**PROBLEM**: Find every line in the data that contains the word "down". Return each of those lines.

(Collected data)
****************************************

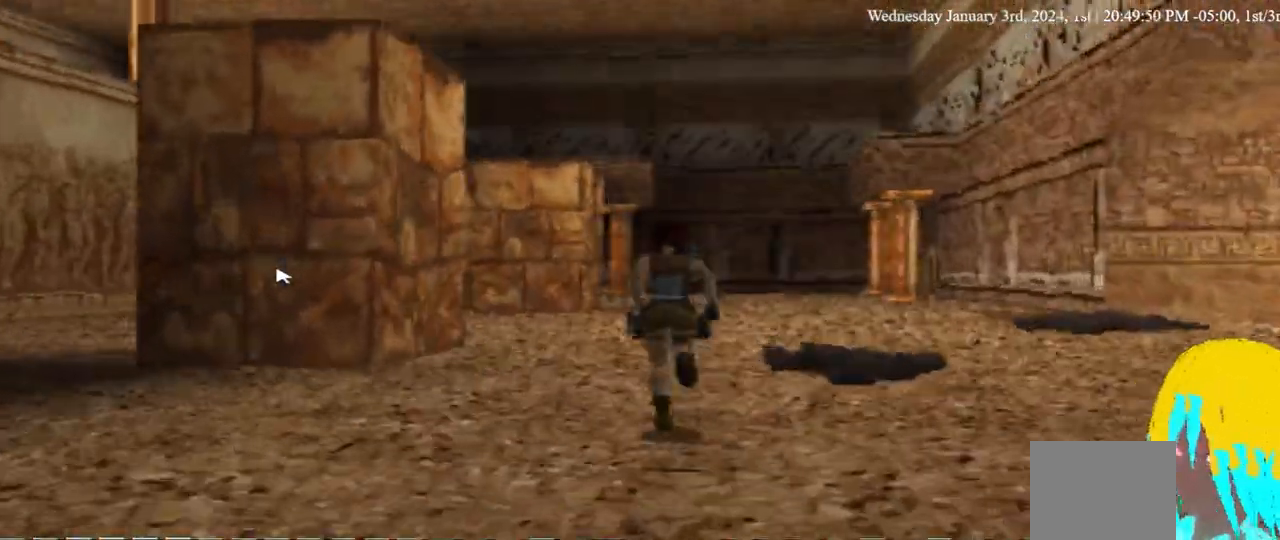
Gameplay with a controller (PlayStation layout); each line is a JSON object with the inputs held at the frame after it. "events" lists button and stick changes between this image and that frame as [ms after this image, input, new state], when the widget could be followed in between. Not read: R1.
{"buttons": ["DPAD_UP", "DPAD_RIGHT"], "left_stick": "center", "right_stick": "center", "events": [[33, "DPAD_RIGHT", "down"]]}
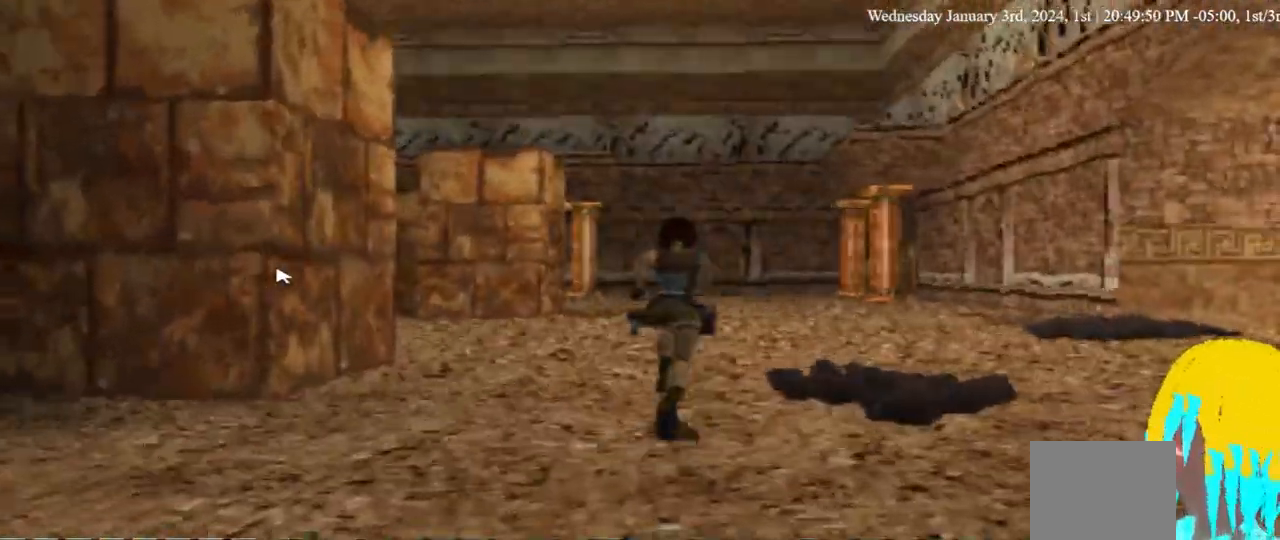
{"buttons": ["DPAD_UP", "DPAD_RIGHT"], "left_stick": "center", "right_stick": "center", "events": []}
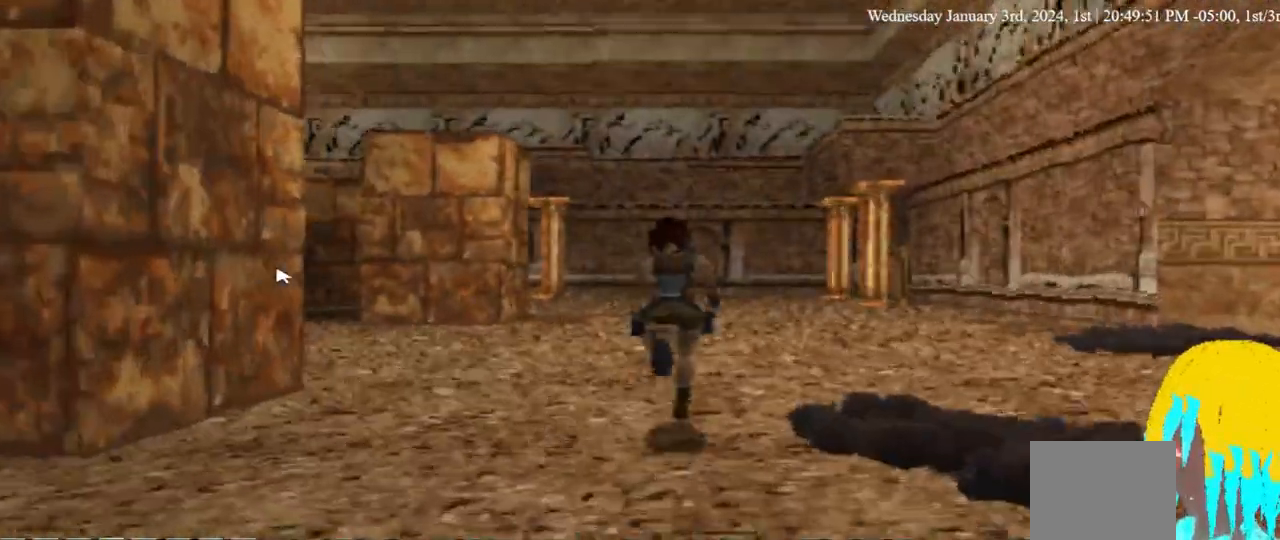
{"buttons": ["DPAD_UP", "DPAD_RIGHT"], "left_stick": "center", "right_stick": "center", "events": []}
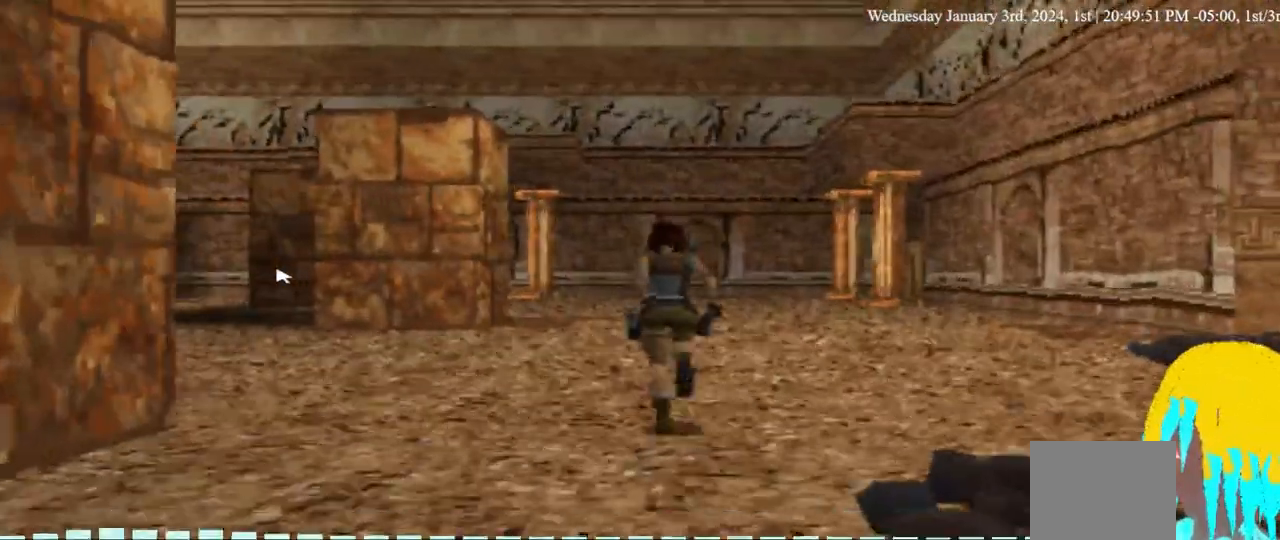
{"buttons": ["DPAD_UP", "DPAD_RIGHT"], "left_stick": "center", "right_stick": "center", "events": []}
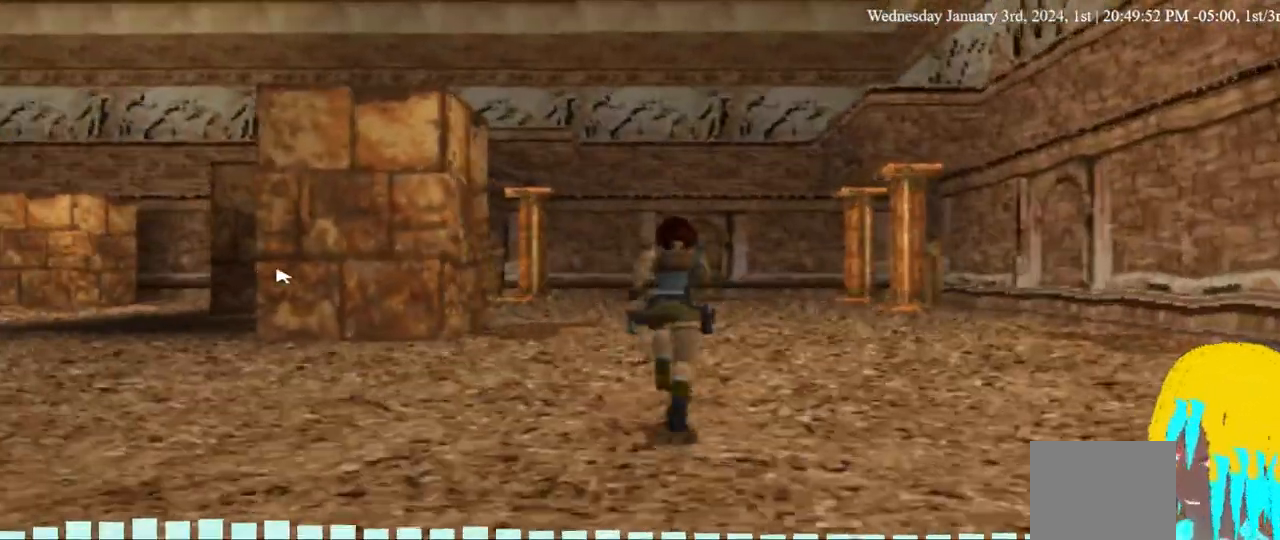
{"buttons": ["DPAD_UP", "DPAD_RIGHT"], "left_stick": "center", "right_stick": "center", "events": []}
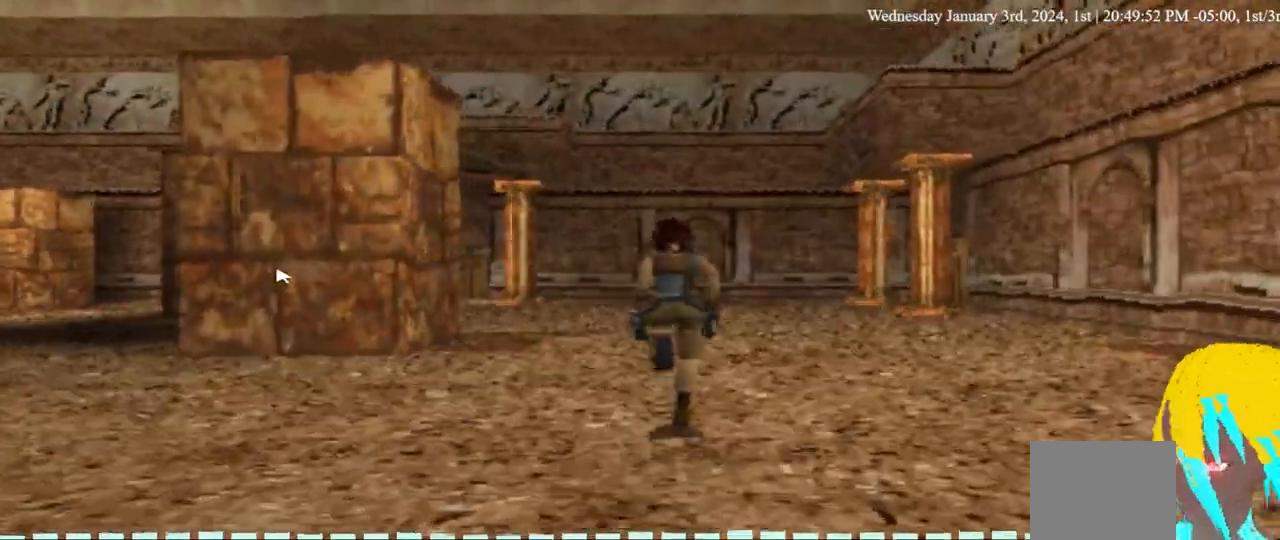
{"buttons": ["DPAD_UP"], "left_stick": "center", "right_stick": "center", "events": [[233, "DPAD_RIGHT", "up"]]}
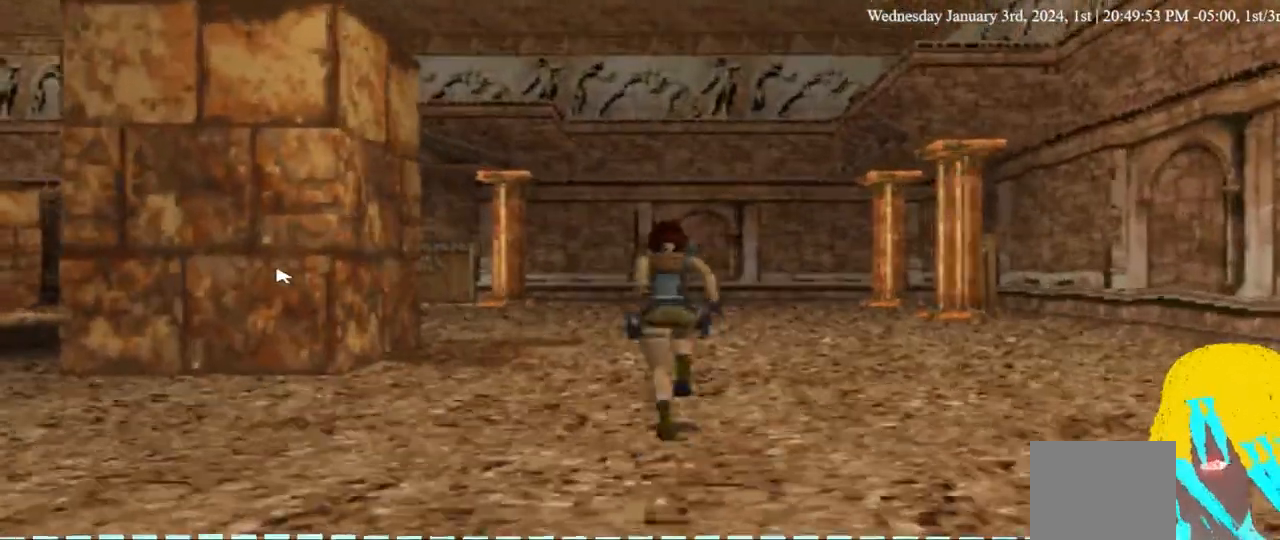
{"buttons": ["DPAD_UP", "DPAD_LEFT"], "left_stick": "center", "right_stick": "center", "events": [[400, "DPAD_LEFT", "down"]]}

****************************************

**TASK OUTPUT**:
{"buttons": ["DPAD_UP", "DPAD_RIGHT"], "left_stick": "center", "right_stick": "center", "events": [[33, "DPAD_RIGHT", "down"]]}
{"buttons": ["DPAD_UP", "DPAD_LEFT"], "left_stick": "center", "right_stick": "center", "events": [[400, "DPAD_LEFT", "down"]]}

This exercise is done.